Data for this task:
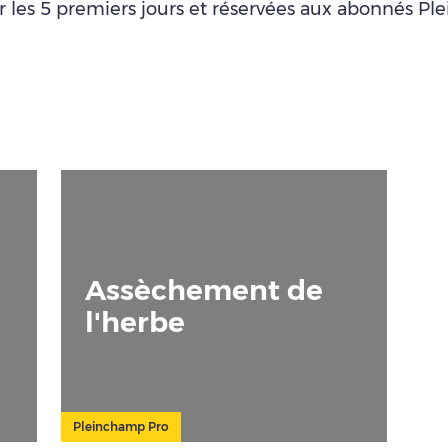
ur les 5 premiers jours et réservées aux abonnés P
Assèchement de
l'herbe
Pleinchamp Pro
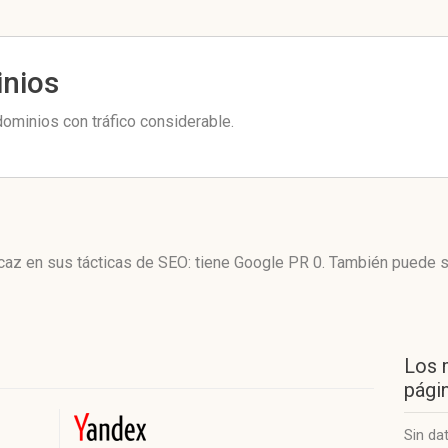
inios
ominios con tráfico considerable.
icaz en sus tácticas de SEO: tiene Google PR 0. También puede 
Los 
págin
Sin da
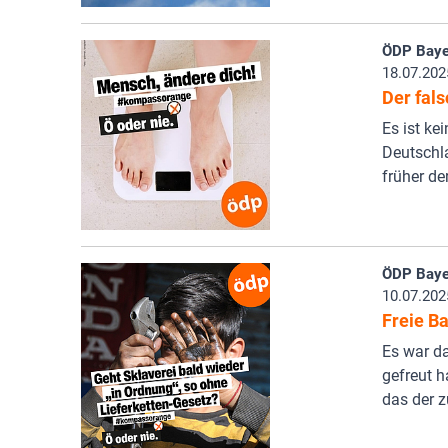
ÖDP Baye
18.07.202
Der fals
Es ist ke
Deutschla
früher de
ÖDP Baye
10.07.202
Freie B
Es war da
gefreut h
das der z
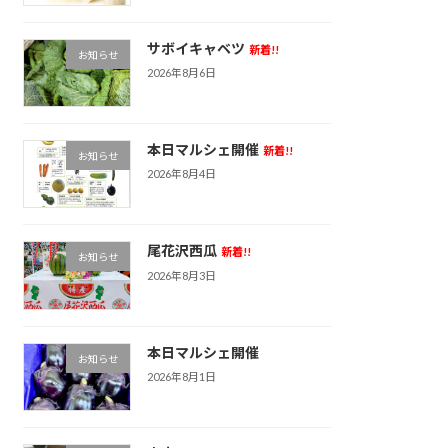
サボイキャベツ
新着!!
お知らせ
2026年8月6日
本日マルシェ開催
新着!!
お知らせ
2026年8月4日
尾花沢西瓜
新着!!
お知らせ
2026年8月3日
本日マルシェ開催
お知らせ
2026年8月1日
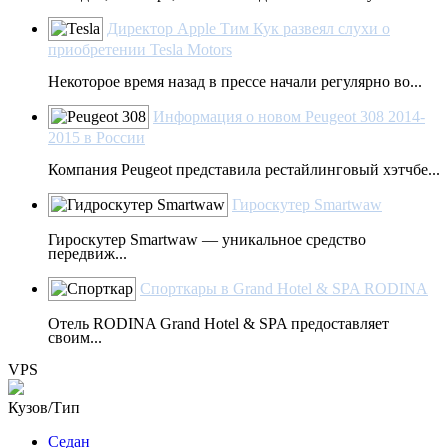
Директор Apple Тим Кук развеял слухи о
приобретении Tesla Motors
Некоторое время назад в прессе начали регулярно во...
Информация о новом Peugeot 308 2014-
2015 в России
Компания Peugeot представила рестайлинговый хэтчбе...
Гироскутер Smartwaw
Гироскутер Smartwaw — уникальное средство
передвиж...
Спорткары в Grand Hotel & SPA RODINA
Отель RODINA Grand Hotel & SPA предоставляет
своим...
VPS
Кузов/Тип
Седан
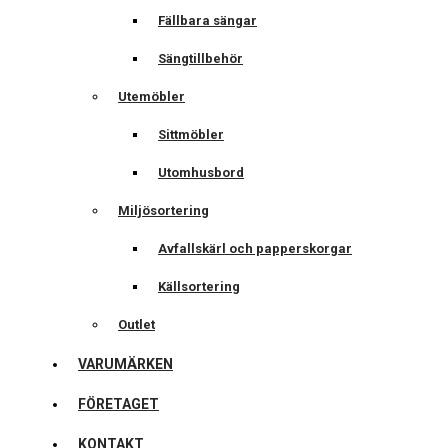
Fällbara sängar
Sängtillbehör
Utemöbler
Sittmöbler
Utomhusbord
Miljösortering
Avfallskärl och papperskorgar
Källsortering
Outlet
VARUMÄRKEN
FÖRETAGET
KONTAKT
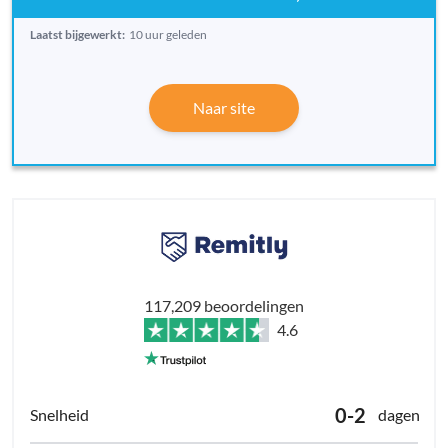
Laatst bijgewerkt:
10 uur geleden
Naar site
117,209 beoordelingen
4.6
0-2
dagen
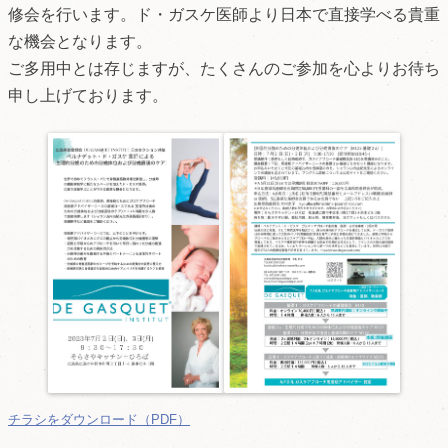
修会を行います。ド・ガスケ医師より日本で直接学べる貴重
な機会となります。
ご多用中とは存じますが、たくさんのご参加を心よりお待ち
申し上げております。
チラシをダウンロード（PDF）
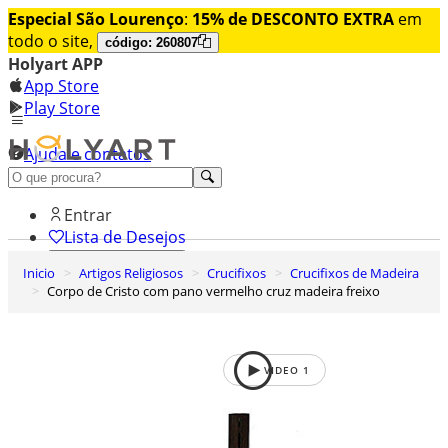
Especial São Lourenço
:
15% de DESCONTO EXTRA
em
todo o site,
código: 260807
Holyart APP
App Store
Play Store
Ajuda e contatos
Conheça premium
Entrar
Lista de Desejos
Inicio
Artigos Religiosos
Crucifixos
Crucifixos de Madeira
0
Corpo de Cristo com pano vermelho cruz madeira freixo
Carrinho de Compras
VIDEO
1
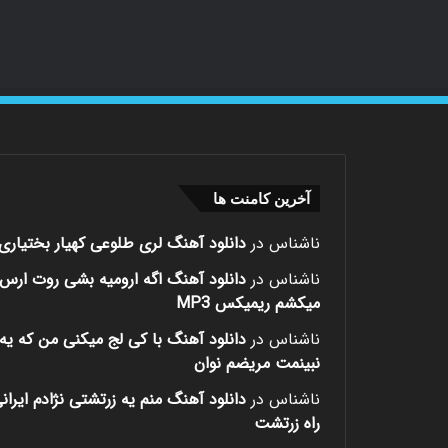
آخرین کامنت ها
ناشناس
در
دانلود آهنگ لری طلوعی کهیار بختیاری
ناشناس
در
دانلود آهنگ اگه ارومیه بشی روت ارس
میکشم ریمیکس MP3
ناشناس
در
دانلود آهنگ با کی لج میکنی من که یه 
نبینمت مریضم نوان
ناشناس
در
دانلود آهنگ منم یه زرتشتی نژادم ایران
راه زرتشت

Work required: Please reproduce the entries above exactly, omitting every picture.

Response box:
ur les 5 premiers jours et réservées aux abonnés P
Assèchement de
l'herbe
Pleinchamp Pro
inios
ominios con tráfico considerable.
icaz en sus tácticas de SEO: tiene Google PR 0. También puede 
Los 
págin
Sin da
ÖDP Baye
18.07.202
Der fals
Es ist ke
Deutschla
früher de
ÖDP Baye
10.07.202
Freie B
Es war da
gefreut h
das der z
サボイキャベツ
新着!!
お知らせ
2026年8月6日
本日マルシェ開催
新着!!
お知らせ
2026年8月4日
尾花沢西瓜
新着!!
お知らせ
2026年8月3日
本日マルシェ開催
お知らせ
2026年8月1日
Директор Apple Тим Кук развеял слухи о
приобретении Tesla Motors
Некоторое время назад в прессе начали регулярно во...
Информация о новом Peugeot 308 2014-
2015 в России
Компания Peugeot представила рестайлинговый хэтчбе...
Гироскутер Smartwaw
Гироскутер Smartwaw — уникальное средство
передвиж...
Спорткары в Grand Hotel & SPA RODINA
Отель RODINA Grand Hotel & SPA предоставляет
своим...
VPS
Кузов/Тип
Седан
Fällbara sängar
Sängtillbehör
Utemöbler
Sittmöbler
Utomhusbord
Miljösortering
Avfallskärl och papperskorgar
Källsortering
Outlet
VARUMÄRKEN
FÖRETAGET
KONTAKT
Laatst bijgewerkt:
10 uur geleden
Naar site
117,209 beoordelingen
4.6
0-2
dagen
修会を行います。ド・ガスケ医師より日本で直接学べる貴重
な機会となります。
ご多用中とは存じますが、たくさんのご参加を心よりお待ち
申し上げております。
チラシをダウンロード（PDF）
Especial São Lourenço
:
15% de DESCONTO EXTRA
em
todo o site,
código: 260807
Holyart APP
App Store
Play Store
Ajuda e contatos
Conheça premium
Entrar
Lista de Desejos
Inicio
Artigos Religiosos
Crucifixos
Crucifixos de Madeira
0
Corpo de Cristo com pano vermelho cruz madeira freixo
Carrinho de Compras
VIDEO
1
آخرین کامنت ها
ناشناس
در
دانلود آهنگ لری طلوعی کهیار بختیاری
ناشناس
در
دانلود آهنگ اگه ارومیه بشی روت ارس
میکشم ریمیکس MP3
ناشناس
در
دانلود آهنگ با کی لج میکنی من که یه 
نبینمت مریضم نوان
ناشناس
در
دانلود آهنگ منم یه زرتشتی نژادم ایران
راه زرتشت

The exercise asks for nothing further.